On Mon, Jul 8, 2019 at 3:38 PM Josh Poimboeuf <jpoimboe@xxxxxxxxxx> wrote:
>
> On Mon, Jul 08, 2019 at 03:15:37PM -0700, Alexei Starovoitov wrote:
> > > 2)
> > >
> > > After doing the first optimization, GCC then does another one which is
> > > a little trickier. It replaces:
> > >
> > > select_insn:
> > > jmp *jumptable(, %rax, 8)
> > > ...
> > > ALU64_ADD_X:
> > > ...
> > > jmp *jumptable(, %rax, 8)
> > > ALU_ADD_X:
> > > ...
> > > jmp *jumptable(, %rax, 8)
> > >
> > > with
> > >
> > > select_insn:
> > > mov jumptable, %r12
> > > jmp *(%r12, %rax, 8)
> > > ...
> > > ALU64_ADD_X:
> > > ...
> > > jmp *(%r12, %rax, 8)
> > > ALU_ADD_X:
> > > ...
> > > jmp *(%r12, %rax, 8)
> > >
> > > The problem is that it only moves the jumptable address into %r12
> > > once, for the entire function, then it goes through multiple recursive
> > > indirect jumps which rely on that %r12 value. But objtool isn't yet
> > > smart enough to be able to track the value across multiple recursive
> > > indirect jumps through the jump table.
> > >
> > > After some digging I found that the quick and easy fix is to disable
> > > -fgcse. In fact, this seems to be recommended by the GCC manual, for
> > > code like this:
> > >
> > > -fgcse
> > > Perform a global common subexpression elimination pass. This
> > > pass also performs global constant and copy propagation.
> > >
> > > Note: When compiling a program using computed gotos, a GCC
> > > extension, you may get better run-time performance if you
> > > disable the global common subexpression elimination pass by
> > > adding -fno-gcse to the command line.
> > >
> > > Enabled at levels -O2, -O3, -Os.
> > >
> > > This code indeed relies extensively on computed gotos. I don't know
> > > *why* disabling this optimization would improve performance. In fact
> > > I really don't see how it could make much of a difference either way.
> > >
> > > Anyway, using -fno-gcse makes optimization #2 go away and makes
> > > objtool happy, with only a fix for #1 needed.
> > >
> > > If -fno-gcse isn't an option, we might be able to fix objtool by using
> > > the "first_jump_src" thing which Peter added, improving it such that
> > > it also takes table jumps into account.
> >
> > Sorry for delay. I'm mostly offgrid until next week.
> > As far as -fno-gcse.. I don't mind as long as it doesn't hurt performance.
> > Which I suspect it will :(
> > All these indirect gotos are there for performance.
> > Single indirect goto and a bunch of jmp select_insn
> > are way slower, since there is only one instruction
> > for cpu branch predictor to work with.
> > When every insn is followed by "jmp *jumptable"
> > there is more room for cpu to speculate.
> > It's been long time, but when I wrote it the difference
> > between all indirect goto vs single indirect goto was almost 2x.
>
> Just to clarify, -fno-gcse doesn't get rid of any of the indirect jumps.
> It still has 166 indirect jumps. It just gets rid of the second
> optimization, where the jumptable address is placed in a register.
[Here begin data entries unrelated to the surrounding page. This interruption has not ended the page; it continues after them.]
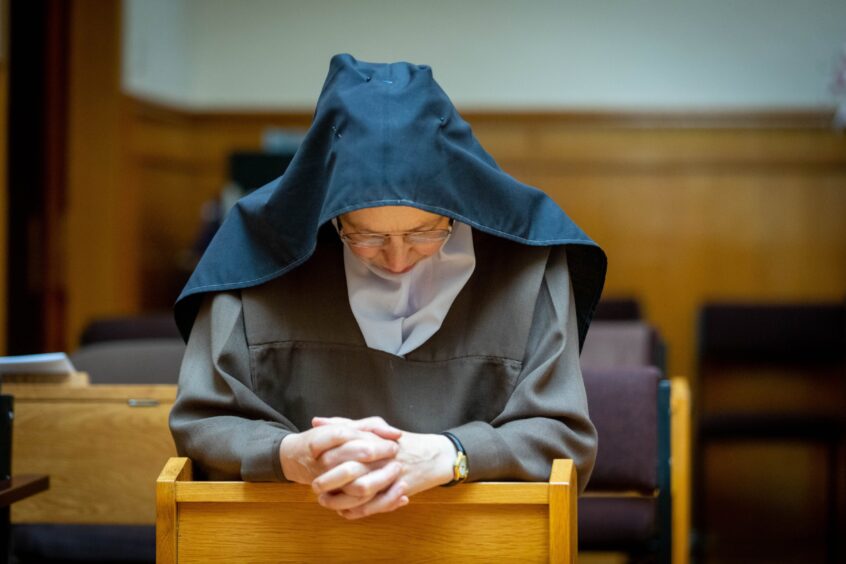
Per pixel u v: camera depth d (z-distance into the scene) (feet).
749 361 20.99
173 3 23.40
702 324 19.06
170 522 5.91
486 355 6.63
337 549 5.87
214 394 6.53
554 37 23.49
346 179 5.98
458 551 5.82
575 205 23.21
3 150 16.11
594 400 9.70
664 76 23.24
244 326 6.71
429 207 6.05
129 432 9.75
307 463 5.79
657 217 23.02
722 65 23.07
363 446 5.66
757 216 22.81
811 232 22.68
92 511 9.77
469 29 23.67
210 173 24.12
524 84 23.58
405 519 5.85
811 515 21.09
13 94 20.35
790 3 22.84
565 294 6.63
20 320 20.57
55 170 20.72
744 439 18.67
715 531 21.26
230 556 5.92
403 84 6.29
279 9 24.12
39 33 20.48
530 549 5.77
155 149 22.39
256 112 23.94
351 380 6.68
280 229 6.54
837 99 17.33
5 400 8.20
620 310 18.40
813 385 20.85
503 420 6.40
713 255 22.91
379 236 6.23
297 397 6.70
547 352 6.52
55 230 20.74
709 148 22.89
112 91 20.80
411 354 6.66
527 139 23.31
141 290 21.71
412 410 6.61
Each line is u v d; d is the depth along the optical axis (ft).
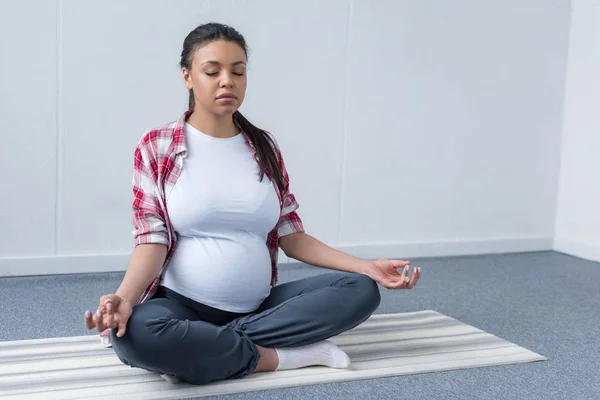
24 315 8.73
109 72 10.91
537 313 9.60
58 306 9.21
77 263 11.02
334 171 12.55
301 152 12.29
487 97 13.55
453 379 6.82
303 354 6.77
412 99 12.96
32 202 10.73
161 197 6.44
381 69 12.66
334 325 6.63
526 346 8.05
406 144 13.02
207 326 6.14
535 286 11.27
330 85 12.33
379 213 12.99
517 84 13.75
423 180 13.24
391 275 6.84
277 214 6.85
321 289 6.70
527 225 14.26
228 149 6.68
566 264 13.16
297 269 11.96
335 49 12.28
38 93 10.57
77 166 10.90
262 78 11.86
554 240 14.46
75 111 10.80
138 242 6.29
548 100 14.07
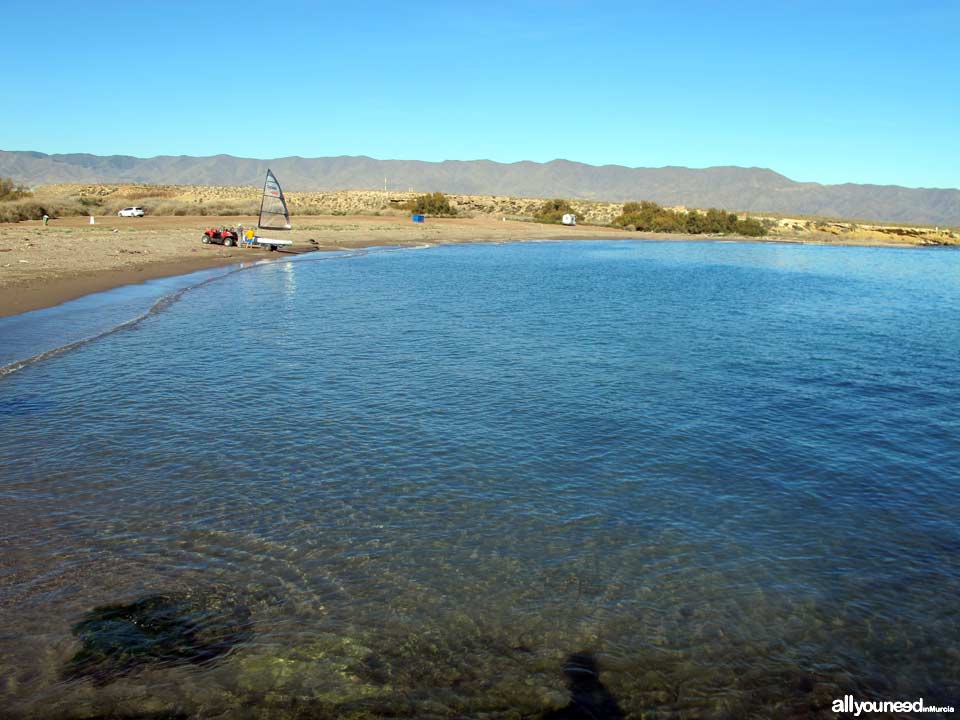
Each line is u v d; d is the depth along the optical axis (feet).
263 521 29.09
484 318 81.20
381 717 18.37
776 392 50.93
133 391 47.21
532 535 28.55
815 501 32.65
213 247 157.28
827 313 94.58
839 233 375.86
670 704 19.31
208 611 22.77
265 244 165.48
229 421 41.57
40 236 156.66
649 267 167.94
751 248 276.82
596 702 19.26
what about other functions in core.c ?
May be it's easier to teach objtool to recognize that pattern?

> If you have a benchmark which is relatively easy to use, I could try to
> run some tests.

modprobe test_bpf
selftests/bpf/test_progs
both print runtime.
Some of test_progs have high run-to-run variations though.